Look at it this way: a company reviews the pay of two staff:
- Joe Minimus gets no payrise
- Felix Maximus gets a £10,000 payrise
- Their average payrise is £10,000 ÷ 2 = £5,000
If you strip out London house prices, as the ONS has kindly done in the graph below, you discover that in the five and a half years from January 2008 to July 2014 the average house price in the UK excluding London has risen by just 4%. That is about the same as if you put your money in a rip-off deposit account paying less than 1% for the same period of time.
Take an even closer look, and you will see that as at July 2014 house prices in Wales, the North East, the North West, and Yorkshire & Humberside had not even returned to their 2008 values. And Northern Ireland house prices were on average 40% lower than 2008.
House prices in London, together with its hinterlands of the East and South East, have soared away from the rest of the UK. Why? Because that's where the money is. Not just the high paying jobs, but it's also where the government showers public money. From infrastructure (in 2013 London got £5,426 per person, compared to £223 per person in the North East) to the Arts (in 2012/13 London got £68.99 per person, compared to an average of £4.58 for the rest of England), London gets the lion's share.
The London house price bubble is the result of simple supply and demand. People come to London in spite of exorbitant house prices, because that's where the money is.
In May 2014 Mark Carney, the Governor of the Bank of England, stated:
"The biggest risk to financial stability, and therefore to the durability of the expansion – those risks centre in the housing market"

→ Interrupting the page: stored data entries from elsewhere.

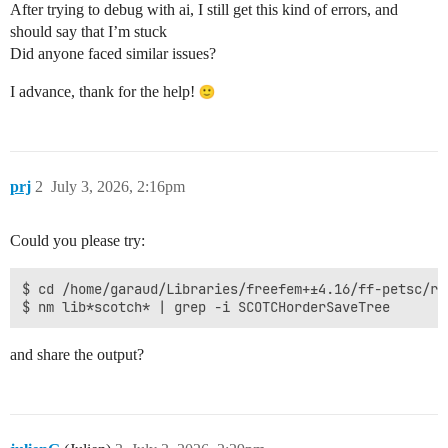
After trying to debug with ai, I still get this kind of errors, and
should say that I’m stuck
Did anyone faced similar issues?
I advance, thank for the help!
prj
2
July 3, 2026, 2:16pm
Could you please try:
$ cd /home/garaud/Libraries/freefem+±4.16/ff-petsc/r/l
and share the output?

Carney reckons the booming housing market is the biggest risk to the recovery. Is there a recovery? People believe there is. But a poll done for the Financial Times shows for many it is a matter of belief rather than reality. Even 75% of Tory voters said they have not actually seen signs of recovery, they just believe its probably out there somewhere:
The solution to making more people experience the benefits of and to remove the 'biggest threat' to the recovery is to move the money - the well paying jobs and public investment - out of London to the rest of the UK.
We should not build new houses and more cramped communities where the jobs are currently. Nor should we pump up London prices by providing mortgage subsidies for bumper borrowing. We should move the jobs to where houses and communities already exist, well outside London.
Perhaps the Scots did us all a favour when they won 'devo-max' and the prospect of an "independent England". An English Parliament based somewhere away from the South East, pursued by all the corporations hungry for government contracts would be a good start to redistributing the prosperity across the UK.